# Happy Birthday Tango!



## Tink (Oct 14, 2009)

Tango turned 4 on Tuesday 24th May. It's hard to believe I've had him 3 1/2 years! He's a rescue, I got him when he was around 7 1/2 months old. We had a little doggie party to celebrate his day! :hello1:

The Birthday Boy! Not terribly happy about his party hat 



























Jazz got into the party spirit too!









"♬♫ Happy Birthday to youuuuuuu.....♬♫ "



























Except for the party hats, the dogs had a good time. Eating freeze dried chicken treats and canned dog food is a very special treat!


----------



## michele (Jan 12, 2009)

oh bless him ,happy belated birthday


----------



## chideb (Jan 29, 2008)

*Happy Birthday sweetheart!!*


----------



## efinishya (Nov 2, 2010)

Happy belated birthday Tango. You are sooo cute.


----------



## hershey109 (Jan 11, 2011)

Happy Birthday Tango!!


----------



## bayoumah (Nov 30, 2010)

hi happy 4 year old day to you tango and many more i think jazz had the most fun at her brothers party haha


----------



## coccomummy (May 3, 2011)

happy birthday looks like they had a fab time


----------



## LadyJ (Aug 20, 2010)

Aw, how cute! Happy birthday, Tango.

Jeanette


----------



## jan896 (Dec 9, 2009)

Happy Birthday Tango!


----------



## jesuschick (Dec 5, 2010)

Happy Birthday, handsome!! What sweethearts they are!!


----------



## Deerboy's Momma (May 23, 2011)

This could easily be the most adorable thing I see all day...he is just NOT having that hat.


----------



## Tink (Oct 14, 2009)

Deerboy's Momma said:


> This could easily be the most adorable thing I see all day...*he is just NOT having that hat.*


You are exactly right lol! 

But he's a smart little cookie, he KNEW that getting the delicious food he smelled was contingent on me being able to get the pictures I wanted.


----------



## mooberry (Jan 31, 2011)

Happy belated birthday sweetie!


----------



## Deerboy's Momma (May 23, 2011)

Tink said:


> You are exactly right lol!
> 
> But he's a smart little cookie, he KNEW that getting the delicious food he smelled was contingent on me being able to get the pictures I wanted.


LMAO, they are such lil' stinkers some times (most of the time?
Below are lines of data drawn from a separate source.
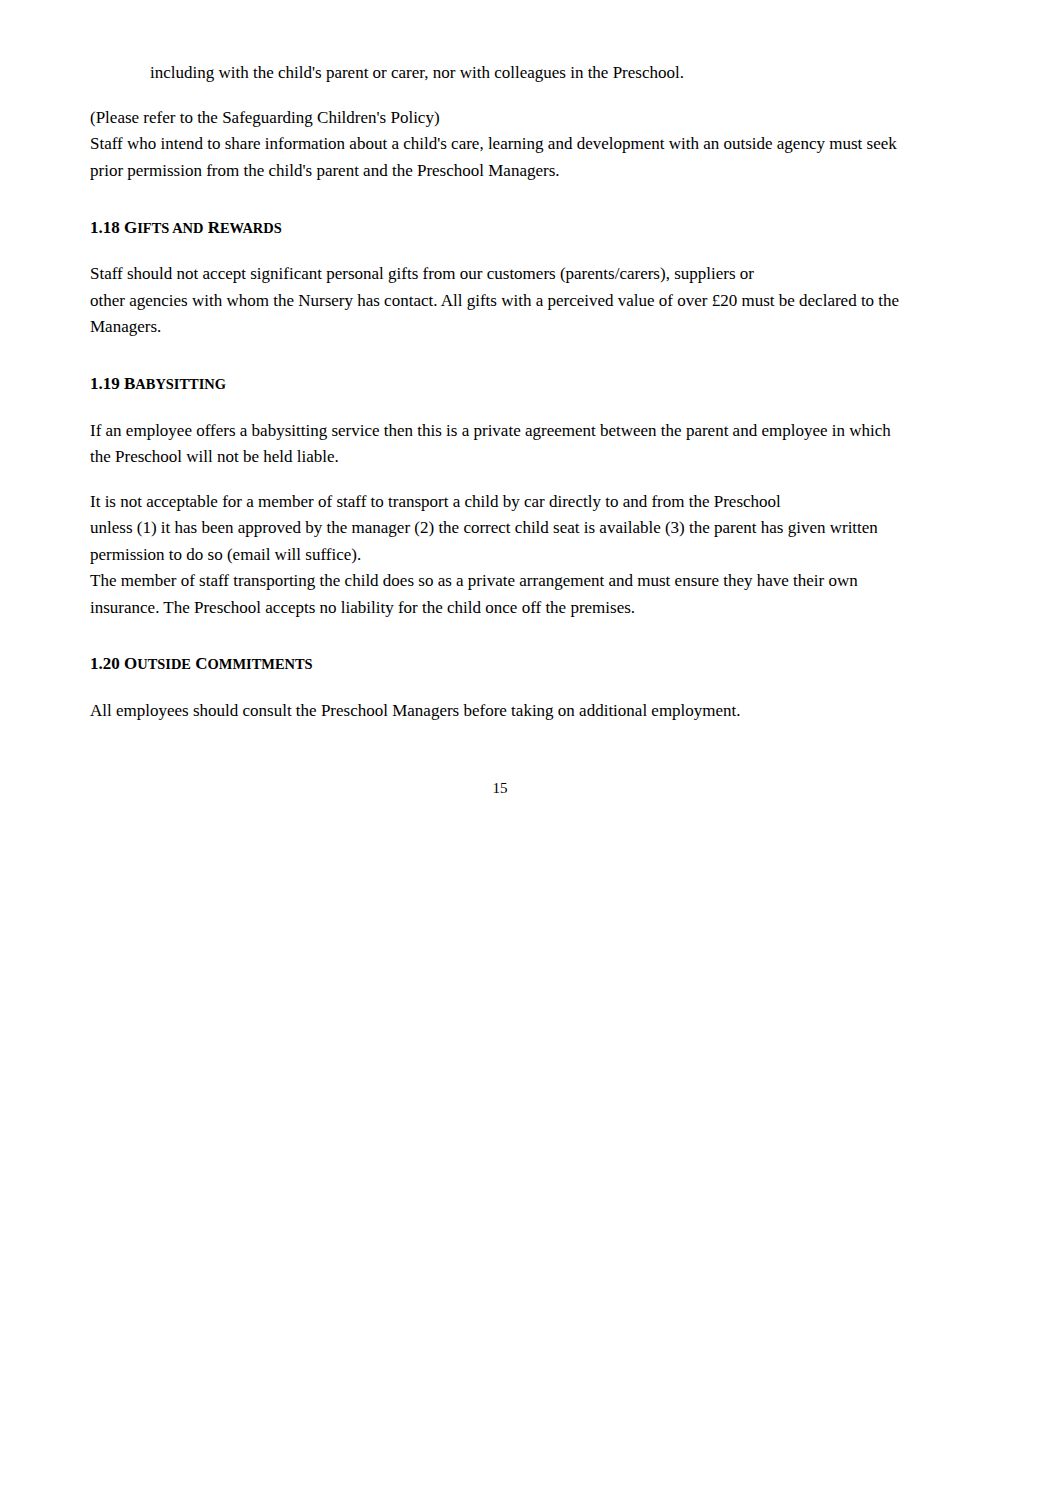including with the child's parent or carer, nor with colleagues in the Preschool.
(Please refer to the Safeguarding Children's Policy)
Staff who intend to share information about a child's care, learning and development with an outside agency must seek prior permission from the child's parent and the Preschool Managers.
1.18 GIFTS AND REWARDS
Staff should not accept significant personal gifts from our customers (parents/carers), suppliers or
other agencies with whom the Nursery has contact. All gifts with a perceived value of over £20 must be declared to the Managers.
1.19 BABYSITTING
If an employee offers a babysitting service then this is a private agreement between the parent and employee in which the Preschool will not be held liable.
It is not acceptable for a member of staff to transport a child by car directly to and from the Preschool
unless (1) it has been approved by the manager (2) the correct child seat is available (3) the parent has given written permission to do so (email will suffice).
The member of staff transporting the child does so as a private arrangement and must ensure they have their own insurance. The Preschool accepts no liability for the child once off the premises.
1.20 OUTSIDE COMMITMENTS
All employees should consult the Preschool Managers before taking on additional employment.
15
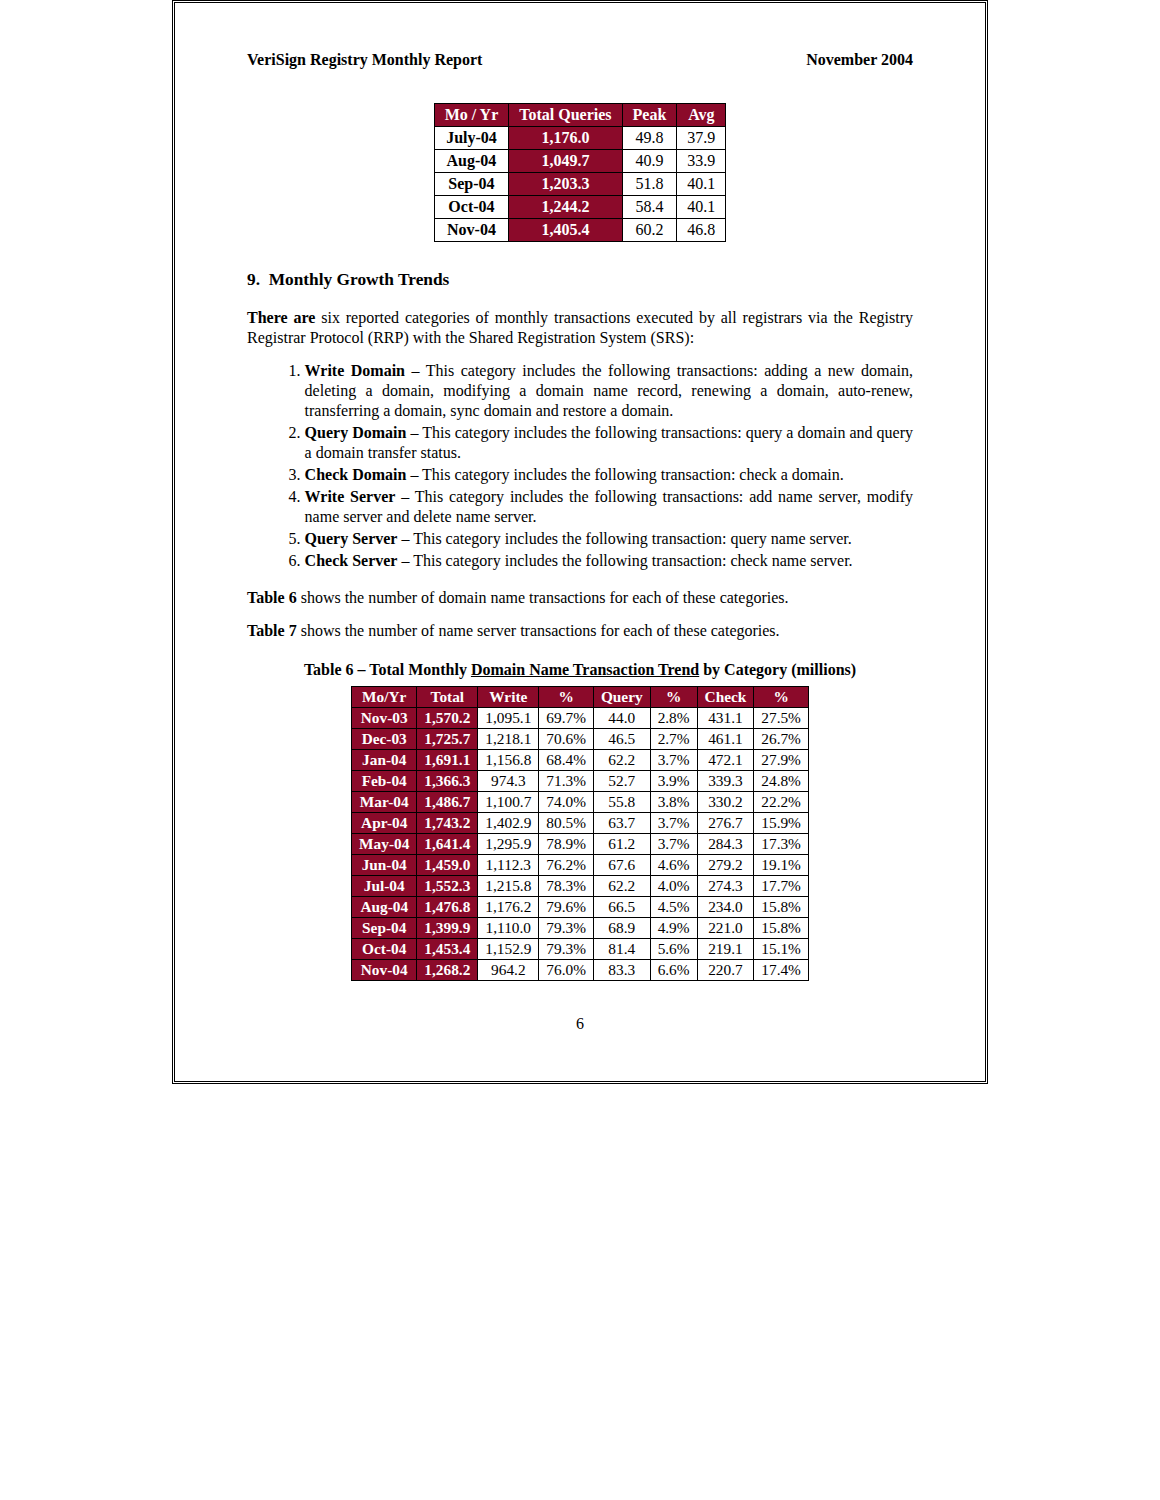VeriSign Registry Monthly Report November 2004
| Mo / Yr | Total Queries | Peak | Avg |
| --- | --- | --- | --- |
| July-04 | 1,176.0 | 49.8 | 37.9 |
| Aug-04 | 1,049.7 | 40.9 | 33.9 |
| Sep-04 | 1,203.3 | 51.8 | 40.1 |
| Oct-04 | 1,244.2 | 58.4 | 40.1 |
| Nov-04 | 1,405.4 | 60.2 | 46.8 |
9. Monthly Growth Trends
There are six reported categories of monthly transactions executed by all registrars via the Registry Registrar Protocol (RRP) with the Shared Registration System (SRS):
Write Domain – This category includes the following transactions: adding a new domain, deleting a domain, modifying a domain name record, renewing a domain, auto-renew, transferring a domain, sync domain and restore a domain.
Query Domain – This category includes the following transactions: query a domain and query a domain transfer status.
Check Domain – This category includes the following transaction: check a domain.
Write Server – This category includes the following transactions: add name server, modify name server and delete name server.
Query Server – This category includes the following transaction: query name server.
Check Server – This category includes the following transaction: check name server.
Table 6 shows the number of domain name transactions for each of these categories.
Table 7 shows the number of name server transactions for each of these categories.
Table 6 – Total Monthly Domain Name Transaction Trend by Category (millions)
| Mo/Yr | Total | Write | % | Query | % | Check | % |
| --- | --- | --- | --- | --- | --- | --- | --- |
| Nov-03 | 1,570.2 | 1,095.1 | 69.7% | 44.0 | 2.8% | 431.1 | 27.5% |
| Dec-03 | 1,725.7 | 1,218.1 | 70.6% | 46.5 | 2.7% | 461.1 | 26.7% |
| Jan-04 | 1,691.1 | 1,156.8 | 68.4% | 62.2 | 3.7% | 472.1 | 27.9% |
| Feb-04 | 1,366.3 | 974.3 | 71.3% | 52.7 | 3.9% | 339.3 | 24.8% |
| Mar-04 | 1,486.7 | 1,100.7 | 74.0% | 55.8 | 3.8% | 330.2 | 22.2% |
| Apr-04 | 1,743.2 | 1,402.9 | 80.5% | 63.7 | 3.7% | 276.7 | 15.9% |
| May-04 | 1,641.4 | 1,295.9 | 78.9% | 61.2 | 3.7% | 284.3 | 17.3% |
| Jun-04 | 1,459.0 | 1,112.3 | 76.2% | 67.6 | 4.6% | 279.2 | 19.1% |
| Jul-04 | 1,552.3 | 1,215.8 | 78.3% | 62.2 | 4.0% | 274.3 | 17.7% |
| Aug-04 | 1,476.8 | 1,176.2 | 79.6% | 66.5 | 4.5% | 234.0 | 15.8% |
| Sep-04 | 1,399.9 | 1,110.0 | 79.3% | 68.9 | 4.9% | 221.0 | 15.8% |
| Oct-04 | 1,453.4 | 1,152.9 | 79.3% | 81.4 | 5.6% | 219.1 | 15.1% |
| Nov-04 | 1,268.2 | 964.2 | 76.0% | 83.3 | 6.6% | 220.7 | 17.4% |
6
Definitely most of the time on my end!)...I swear, if chis weren't so darn cute, they'd be in a lot more trouble! xD


----------



## Claudinha (May 13, 2011)

Lateee Happy Birthday Tango !!!


----------



## Ness♥Bella (Oct 13, 2010)

Love those pics! Happy b-day Tango!


----------



## liss77 (Feb 9, 2011)

Happy Belated Birthday Tango, you big boy. Looks like Mummy spoiled you & I'm sure you deserve it!


----------



## rms3402 (Dec 2, 2010)

HAPPY belated BIRTHDAY TANGO!!  You are toooooo cute! Your sister too!!


----------